La question n’a pas été soulevée d’une manière formelle devant le Conseil d’État mais elle y a été implicitement résolue en ce sens par une pratique constante. Il suffit de citer, comme exemple, une décision du 15 juin 1847, vidant un conflit négatif qui résultait de déclarations d’incompétences définitives, mais non en dernier ressort, émanées, l’une du tribunal de première instance de Versailles, l’autre du conseil de préfecture de Seine-et-Oise[2].

Sect. 2. Du règlement du conflit négatif.

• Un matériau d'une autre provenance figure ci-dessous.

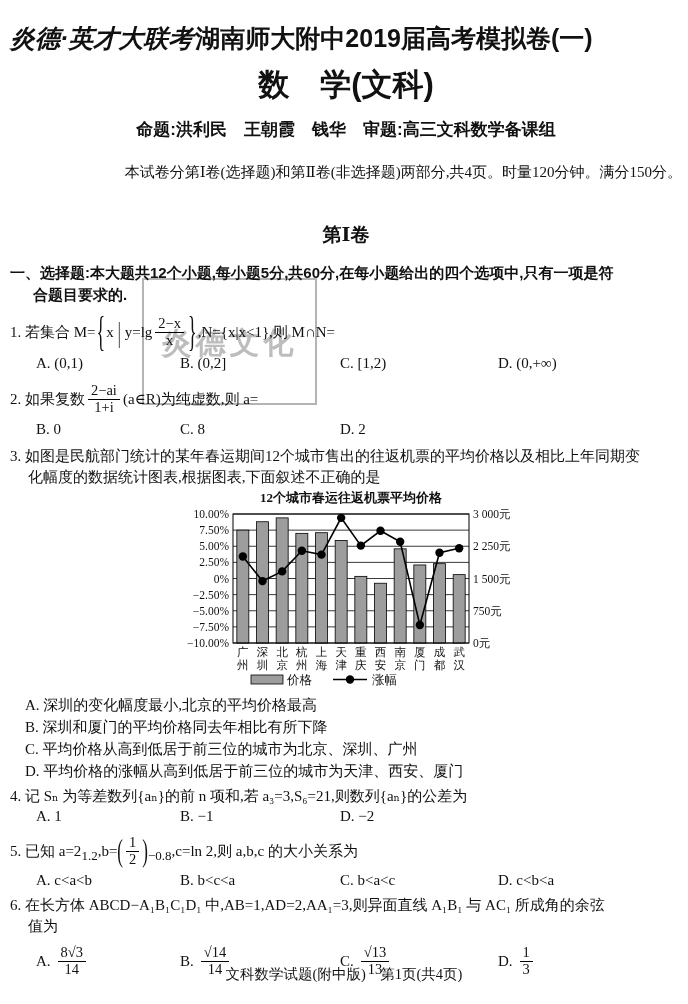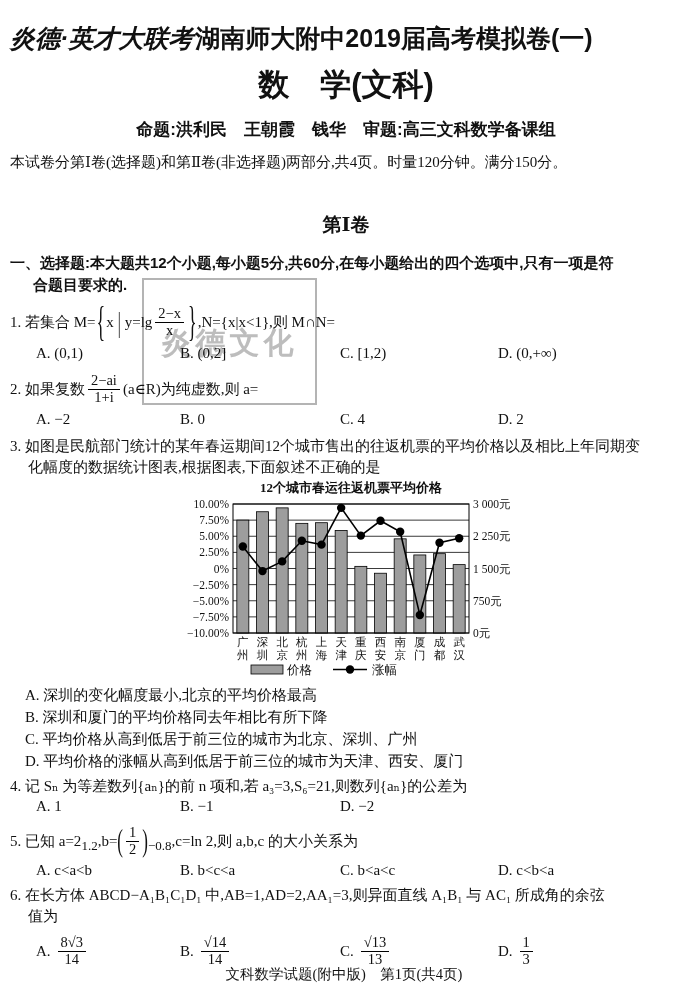"本试卷分第Ⅰ卷(选择题)和第Ⅱ卷(非选择题)两部分,共4页。时量120分钟。满分" .desc { margin-top: 10px -> 20px; text-align: left -> right }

175. Ainsi que nous l’avons dit, le conflit négatif provient, non d’un empiétement que l’autorité judiciaire commettrait sur l’autorité administrative, mais de ce que chacune de ces autorités refuse également de connattre d’une certaine question. Cette situation ne porte aucune atteinte au principe général de la séparation et de l’indépendance des pouvoirs elle n’exige donc ni ne comporte les mêmes procédés, le même mode de décision que le conflit positif ; l’intérêt privé des parties souffre seul, au moins en thèse générale et dans les matières ordinaires, de cet état de choses, et c’est à lui qu’il faut laisser le soin d’aviser à rétablir, si bon lui semble, le cours de la justice, interrrompu à son détriment.

176. De là il suit d’abord que le préfet n’a pas à intervenir, en cette qualité, pour élever le conflit négatif ce conflit se constitue de lui-même par la double déclaration d’incompétence qu’il suppose, et c’est aux parties intéressées, si elles persistent dans leur action, si elles persistent à chercher des juges, qu’il appartient de faire vider le conflit. (3 septembre 1823, 24 mars 1824, 12 janvier 1825, 11 janvier 1826, etc.)

177. De là il suit encore que le conflit négatif constitue une affaire contentieuse, à l’instruction et au jugement de laquelle il y a lieu d’appliquer, sauf quelques restrictions, les règles ordinaires de la procédure propre à cette espèce d’affaires. Il en était ainsi avant l’ordonnance réglementaire du 12 décembre 1821 : l’art. 8 de cette ordonnance, que nous avons cité ci-dessus (n° 170), a consacré cette pratique, qui a été maintenue sans modification jusqu’à l’époque où le Tribunal des conflits a été appelé à connaître des conflits négatifs. À cette époque, la juridiction fut changée, comme pour les conflits positifs ; mais le recours dut continuer à être exercé directement par les parties (art. 17 du règlement du 26 oct. 1849), et la procédure demeura la même. Depuis 1852, les conflits négatifs sont rentrés, comme les autres, dans les attributions de la section du contentieux du Conseil d’État, qui en a repris l’instruction dans les formes ordinaires. Enfin, ainsi que nous l’avons dit, le règlement du 26 octobre 1849 a été remis en vigueur par la loi du 24 mai 1872.

178. Il existe pourtant, sous ce rapport, quelques différences entre les conflits négatifs et les affaires contentieuses ordinaires ces différences dérivent de la nature même des choses.

D’abord l’art. 11 du règlement du 22 juillet 1806, qui limite à trois mois le délai du recours au Conseil d’État, n’est pas applicable aux conflits négatifs. La fixation d’un délai fatal est impossible dans ce cas : car l’expiration de ce délai ne rétablirait pas le cours de la justice, et cependant il

  1. Voyez aussi en ce sens une décision du Tribunal actuel des conflits, du 7 mars 1874.
  2. De même, en matière judiciaire, on peut prendre la voie du règlement de juges sans avoir épuisé tous les degrés de juridiction. Voyez en ce sens un arrêt de la Cour de cassation du 26 mars 1838 (Sirey. 38, 1. 377). Voyez aussi M. Serrigny, tome 1er, no 212.